## Begin TASK INPUTS

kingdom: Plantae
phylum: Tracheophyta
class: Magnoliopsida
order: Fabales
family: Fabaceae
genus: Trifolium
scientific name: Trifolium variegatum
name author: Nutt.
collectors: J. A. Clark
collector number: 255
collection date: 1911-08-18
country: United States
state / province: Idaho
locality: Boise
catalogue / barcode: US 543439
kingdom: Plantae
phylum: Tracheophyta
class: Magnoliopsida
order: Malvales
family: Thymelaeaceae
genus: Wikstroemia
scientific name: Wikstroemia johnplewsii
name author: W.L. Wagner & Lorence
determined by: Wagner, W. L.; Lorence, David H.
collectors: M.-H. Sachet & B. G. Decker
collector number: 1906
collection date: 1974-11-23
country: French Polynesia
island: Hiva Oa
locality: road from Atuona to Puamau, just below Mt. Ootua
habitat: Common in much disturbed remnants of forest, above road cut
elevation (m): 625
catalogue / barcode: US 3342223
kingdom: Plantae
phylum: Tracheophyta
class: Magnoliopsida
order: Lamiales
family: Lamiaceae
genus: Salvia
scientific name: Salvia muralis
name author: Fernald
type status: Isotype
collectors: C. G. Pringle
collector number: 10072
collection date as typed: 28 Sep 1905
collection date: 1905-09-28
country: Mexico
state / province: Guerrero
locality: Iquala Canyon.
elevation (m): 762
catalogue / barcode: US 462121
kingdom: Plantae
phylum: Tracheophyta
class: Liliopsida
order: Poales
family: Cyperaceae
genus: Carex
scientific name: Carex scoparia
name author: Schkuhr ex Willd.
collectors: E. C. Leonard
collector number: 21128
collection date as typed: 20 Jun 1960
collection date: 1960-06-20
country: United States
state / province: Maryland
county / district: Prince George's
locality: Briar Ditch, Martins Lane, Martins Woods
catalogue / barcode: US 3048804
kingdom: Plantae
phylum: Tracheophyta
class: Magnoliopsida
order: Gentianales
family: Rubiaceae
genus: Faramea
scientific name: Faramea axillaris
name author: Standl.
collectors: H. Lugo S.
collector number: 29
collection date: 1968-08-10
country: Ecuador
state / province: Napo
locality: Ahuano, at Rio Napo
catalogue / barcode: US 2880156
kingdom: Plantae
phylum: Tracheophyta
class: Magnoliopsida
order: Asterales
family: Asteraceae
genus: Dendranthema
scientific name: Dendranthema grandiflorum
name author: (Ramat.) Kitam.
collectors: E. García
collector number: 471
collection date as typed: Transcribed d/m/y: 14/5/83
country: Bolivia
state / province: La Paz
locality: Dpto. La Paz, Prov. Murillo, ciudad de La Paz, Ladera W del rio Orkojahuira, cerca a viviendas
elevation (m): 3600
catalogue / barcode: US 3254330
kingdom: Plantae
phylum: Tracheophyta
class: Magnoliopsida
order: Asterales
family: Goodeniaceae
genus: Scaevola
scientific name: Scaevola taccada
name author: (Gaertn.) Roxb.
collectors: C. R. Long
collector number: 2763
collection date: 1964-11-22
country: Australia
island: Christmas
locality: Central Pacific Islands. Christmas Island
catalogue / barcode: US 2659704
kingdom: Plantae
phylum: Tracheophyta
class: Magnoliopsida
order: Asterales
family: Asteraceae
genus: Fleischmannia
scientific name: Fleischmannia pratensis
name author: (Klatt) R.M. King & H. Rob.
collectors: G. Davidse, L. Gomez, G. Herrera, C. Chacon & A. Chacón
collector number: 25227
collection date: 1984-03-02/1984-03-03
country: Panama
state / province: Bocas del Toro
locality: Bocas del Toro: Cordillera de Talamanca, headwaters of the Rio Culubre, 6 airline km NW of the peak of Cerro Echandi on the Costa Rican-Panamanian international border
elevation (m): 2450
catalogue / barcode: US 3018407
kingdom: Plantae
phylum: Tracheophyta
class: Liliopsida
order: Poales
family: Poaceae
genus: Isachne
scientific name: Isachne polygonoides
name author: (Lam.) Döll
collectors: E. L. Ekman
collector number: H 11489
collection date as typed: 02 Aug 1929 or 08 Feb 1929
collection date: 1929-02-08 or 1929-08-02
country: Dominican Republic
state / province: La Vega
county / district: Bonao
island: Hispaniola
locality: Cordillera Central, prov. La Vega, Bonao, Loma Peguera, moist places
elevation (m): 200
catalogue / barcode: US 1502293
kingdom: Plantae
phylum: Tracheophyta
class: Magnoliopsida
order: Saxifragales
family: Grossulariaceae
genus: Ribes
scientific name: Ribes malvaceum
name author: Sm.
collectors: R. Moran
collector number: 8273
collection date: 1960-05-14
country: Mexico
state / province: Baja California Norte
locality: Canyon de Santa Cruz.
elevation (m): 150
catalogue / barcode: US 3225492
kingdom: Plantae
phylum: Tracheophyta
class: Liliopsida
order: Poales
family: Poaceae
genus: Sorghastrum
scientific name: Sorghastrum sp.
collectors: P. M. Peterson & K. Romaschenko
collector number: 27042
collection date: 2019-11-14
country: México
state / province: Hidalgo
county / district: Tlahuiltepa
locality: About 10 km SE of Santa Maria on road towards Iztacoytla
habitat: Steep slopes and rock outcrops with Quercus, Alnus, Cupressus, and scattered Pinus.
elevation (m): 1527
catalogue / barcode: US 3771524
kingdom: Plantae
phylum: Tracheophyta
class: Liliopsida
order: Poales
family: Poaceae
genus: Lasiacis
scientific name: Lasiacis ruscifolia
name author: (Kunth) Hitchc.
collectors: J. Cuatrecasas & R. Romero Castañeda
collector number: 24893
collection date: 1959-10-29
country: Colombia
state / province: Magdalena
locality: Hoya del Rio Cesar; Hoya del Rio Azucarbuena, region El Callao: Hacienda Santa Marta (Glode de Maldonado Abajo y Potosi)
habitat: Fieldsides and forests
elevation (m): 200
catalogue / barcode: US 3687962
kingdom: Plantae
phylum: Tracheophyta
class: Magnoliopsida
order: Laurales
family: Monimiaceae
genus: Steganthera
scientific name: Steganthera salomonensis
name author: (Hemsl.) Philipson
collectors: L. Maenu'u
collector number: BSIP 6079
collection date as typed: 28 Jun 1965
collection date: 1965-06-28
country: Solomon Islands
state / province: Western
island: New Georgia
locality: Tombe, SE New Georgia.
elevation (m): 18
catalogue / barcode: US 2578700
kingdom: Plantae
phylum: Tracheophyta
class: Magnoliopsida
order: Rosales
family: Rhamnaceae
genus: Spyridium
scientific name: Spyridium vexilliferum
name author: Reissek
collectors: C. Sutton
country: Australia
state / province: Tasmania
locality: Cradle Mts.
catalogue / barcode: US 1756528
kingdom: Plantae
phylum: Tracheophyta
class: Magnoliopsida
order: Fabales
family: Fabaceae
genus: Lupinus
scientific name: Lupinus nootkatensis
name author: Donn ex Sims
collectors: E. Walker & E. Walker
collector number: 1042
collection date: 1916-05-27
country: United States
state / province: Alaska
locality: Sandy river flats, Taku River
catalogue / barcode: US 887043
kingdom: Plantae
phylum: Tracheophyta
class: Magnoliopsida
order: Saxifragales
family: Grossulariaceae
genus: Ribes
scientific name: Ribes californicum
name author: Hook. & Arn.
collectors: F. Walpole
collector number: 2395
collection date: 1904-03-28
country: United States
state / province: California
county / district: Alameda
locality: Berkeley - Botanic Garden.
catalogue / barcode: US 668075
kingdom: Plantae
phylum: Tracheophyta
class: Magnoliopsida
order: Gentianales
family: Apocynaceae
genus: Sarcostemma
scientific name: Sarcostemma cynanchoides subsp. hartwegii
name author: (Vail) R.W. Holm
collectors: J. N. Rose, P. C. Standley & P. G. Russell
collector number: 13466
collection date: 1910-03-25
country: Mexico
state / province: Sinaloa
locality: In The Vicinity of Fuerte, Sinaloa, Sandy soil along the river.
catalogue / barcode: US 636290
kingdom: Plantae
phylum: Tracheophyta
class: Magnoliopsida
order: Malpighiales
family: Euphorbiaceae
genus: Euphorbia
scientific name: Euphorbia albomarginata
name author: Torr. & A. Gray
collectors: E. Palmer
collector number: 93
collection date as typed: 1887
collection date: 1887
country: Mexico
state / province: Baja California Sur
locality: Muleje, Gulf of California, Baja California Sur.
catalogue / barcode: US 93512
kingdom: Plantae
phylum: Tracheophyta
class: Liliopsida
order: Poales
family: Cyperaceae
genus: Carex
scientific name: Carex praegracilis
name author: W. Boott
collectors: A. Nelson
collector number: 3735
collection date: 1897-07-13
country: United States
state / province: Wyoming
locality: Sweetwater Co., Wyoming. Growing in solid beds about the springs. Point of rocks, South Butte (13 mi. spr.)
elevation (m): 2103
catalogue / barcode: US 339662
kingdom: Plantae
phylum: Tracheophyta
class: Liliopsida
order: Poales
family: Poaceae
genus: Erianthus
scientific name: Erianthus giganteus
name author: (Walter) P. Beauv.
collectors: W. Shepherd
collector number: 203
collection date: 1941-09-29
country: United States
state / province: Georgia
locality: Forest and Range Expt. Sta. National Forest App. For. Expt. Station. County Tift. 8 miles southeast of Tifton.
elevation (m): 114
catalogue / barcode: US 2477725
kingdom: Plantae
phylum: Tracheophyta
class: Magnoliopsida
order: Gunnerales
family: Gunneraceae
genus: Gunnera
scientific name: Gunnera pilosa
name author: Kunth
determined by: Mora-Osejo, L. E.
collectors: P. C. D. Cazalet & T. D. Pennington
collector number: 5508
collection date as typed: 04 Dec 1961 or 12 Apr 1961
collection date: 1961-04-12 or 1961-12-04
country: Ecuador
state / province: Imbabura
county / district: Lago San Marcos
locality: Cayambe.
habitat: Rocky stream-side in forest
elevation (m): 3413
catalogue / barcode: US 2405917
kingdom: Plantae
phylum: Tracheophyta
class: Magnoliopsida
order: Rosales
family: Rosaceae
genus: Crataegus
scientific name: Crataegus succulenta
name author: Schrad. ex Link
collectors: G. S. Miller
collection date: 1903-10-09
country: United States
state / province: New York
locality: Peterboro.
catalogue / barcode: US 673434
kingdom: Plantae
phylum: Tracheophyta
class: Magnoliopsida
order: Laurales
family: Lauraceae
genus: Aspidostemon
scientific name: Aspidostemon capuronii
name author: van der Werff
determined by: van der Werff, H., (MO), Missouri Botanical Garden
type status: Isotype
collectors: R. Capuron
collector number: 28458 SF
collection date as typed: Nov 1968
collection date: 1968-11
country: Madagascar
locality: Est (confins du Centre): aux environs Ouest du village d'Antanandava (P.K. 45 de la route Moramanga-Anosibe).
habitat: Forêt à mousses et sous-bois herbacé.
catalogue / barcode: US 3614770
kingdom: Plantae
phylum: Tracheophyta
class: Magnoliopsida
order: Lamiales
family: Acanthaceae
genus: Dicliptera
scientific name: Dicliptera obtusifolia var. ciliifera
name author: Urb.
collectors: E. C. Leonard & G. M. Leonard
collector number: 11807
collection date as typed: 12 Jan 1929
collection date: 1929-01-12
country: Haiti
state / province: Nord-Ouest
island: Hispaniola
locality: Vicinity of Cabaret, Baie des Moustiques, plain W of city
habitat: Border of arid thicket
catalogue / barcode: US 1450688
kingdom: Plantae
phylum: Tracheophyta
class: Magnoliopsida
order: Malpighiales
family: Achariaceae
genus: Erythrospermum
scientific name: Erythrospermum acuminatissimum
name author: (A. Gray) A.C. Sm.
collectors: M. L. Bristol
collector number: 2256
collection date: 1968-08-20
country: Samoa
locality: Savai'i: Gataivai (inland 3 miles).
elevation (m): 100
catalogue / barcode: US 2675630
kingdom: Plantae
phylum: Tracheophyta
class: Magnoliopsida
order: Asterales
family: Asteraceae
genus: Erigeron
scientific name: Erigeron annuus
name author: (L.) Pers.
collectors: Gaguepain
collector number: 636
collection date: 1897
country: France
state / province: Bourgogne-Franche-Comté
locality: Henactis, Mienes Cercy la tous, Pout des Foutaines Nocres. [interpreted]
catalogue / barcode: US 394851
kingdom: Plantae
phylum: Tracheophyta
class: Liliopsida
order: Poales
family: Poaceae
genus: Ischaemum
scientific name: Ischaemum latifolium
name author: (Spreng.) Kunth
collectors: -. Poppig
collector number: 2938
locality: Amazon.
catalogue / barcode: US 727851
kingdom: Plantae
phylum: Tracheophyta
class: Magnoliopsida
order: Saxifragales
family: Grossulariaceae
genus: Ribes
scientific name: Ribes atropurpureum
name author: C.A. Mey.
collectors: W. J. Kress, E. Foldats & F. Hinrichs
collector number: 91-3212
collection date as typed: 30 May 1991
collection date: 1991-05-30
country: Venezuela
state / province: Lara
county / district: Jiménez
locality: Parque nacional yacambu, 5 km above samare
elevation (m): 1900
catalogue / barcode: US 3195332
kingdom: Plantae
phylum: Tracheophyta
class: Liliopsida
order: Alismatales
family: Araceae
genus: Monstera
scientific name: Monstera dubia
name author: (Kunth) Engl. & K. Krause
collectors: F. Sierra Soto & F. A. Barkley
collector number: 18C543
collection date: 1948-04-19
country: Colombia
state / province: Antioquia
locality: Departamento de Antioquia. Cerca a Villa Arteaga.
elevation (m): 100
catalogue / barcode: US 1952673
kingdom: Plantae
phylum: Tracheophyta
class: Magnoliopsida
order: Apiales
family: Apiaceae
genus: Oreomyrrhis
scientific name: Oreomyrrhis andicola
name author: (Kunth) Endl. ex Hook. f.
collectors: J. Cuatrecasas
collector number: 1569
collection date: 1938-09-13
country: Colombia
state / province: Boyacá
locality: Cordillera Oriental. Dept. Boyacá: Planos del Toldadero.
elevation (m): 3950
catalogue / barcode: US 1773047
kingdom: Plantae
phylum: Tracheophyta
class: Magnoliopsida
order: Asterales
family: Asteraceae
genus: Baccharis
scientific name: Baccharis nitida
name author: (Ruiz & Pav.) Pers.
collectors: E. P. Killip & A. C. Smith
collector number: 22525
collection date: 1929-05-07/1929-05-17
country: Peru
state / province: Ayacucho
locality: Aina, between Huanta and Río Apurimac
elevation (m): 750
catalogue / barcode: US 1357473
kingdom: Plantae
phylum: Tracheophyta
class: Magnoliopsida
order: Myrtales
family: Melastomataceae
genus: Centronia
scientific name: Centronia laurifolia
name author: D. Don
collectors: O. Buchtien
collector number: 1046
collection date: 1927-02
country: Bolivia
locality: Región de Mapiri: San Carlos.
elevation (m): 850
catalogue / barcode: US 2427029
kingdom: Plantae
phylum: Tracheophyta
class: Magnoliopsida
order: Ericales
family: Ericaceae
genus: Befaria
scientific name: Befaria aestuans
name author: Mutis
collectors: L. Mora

## End TASK INPUTS

## WHAT THIS TASK INVOLVES
Repeat the records from the line containing "locality: Central Pacific" through the line containing "collector number: H 11489", both included, and output only those lines. In them, swap each "scientific name" for "species name" and keep everything else the same.

## TASK RESULT
locality: Central Pacific Islands. Christmas Island
catalogue / barcode: US 2659704
kingdom: Plantae
phylum: Tracheophyta
class: Magnoliopsida
order: Asterales
family: Asteraceae
genus: Fleischmannia
species name: Fleischmannia pratensis
name author: (Klatt) R.M. King & H. Rob.
collectors: G. Davidse, L. Gomez, G. Herrera, C. Chacon & A. Chacón
collector number: 25227
collection date: 1984-03-02/1984-03-03
country: Panama
state / province: Bocas del Toro
locality: Bocas del Toro: Cordillera de Talamanca, headwaters of the Rio Culubre, 6 airline km NW of the peak of Cerro Echandi on the Costa Rican-Panamanian international border
elevation (m): 2450
catalogue / barcode: US 3018407
kingdom: Plantae
phylum: Tracheophyta
class: Liliopsida
order: Poales
family: Poaceae
genus: Isachne
species name: Isachne polygonoides
name author: (Lam.) Döll
collectors: E. L. Ekman
collector number: H 11489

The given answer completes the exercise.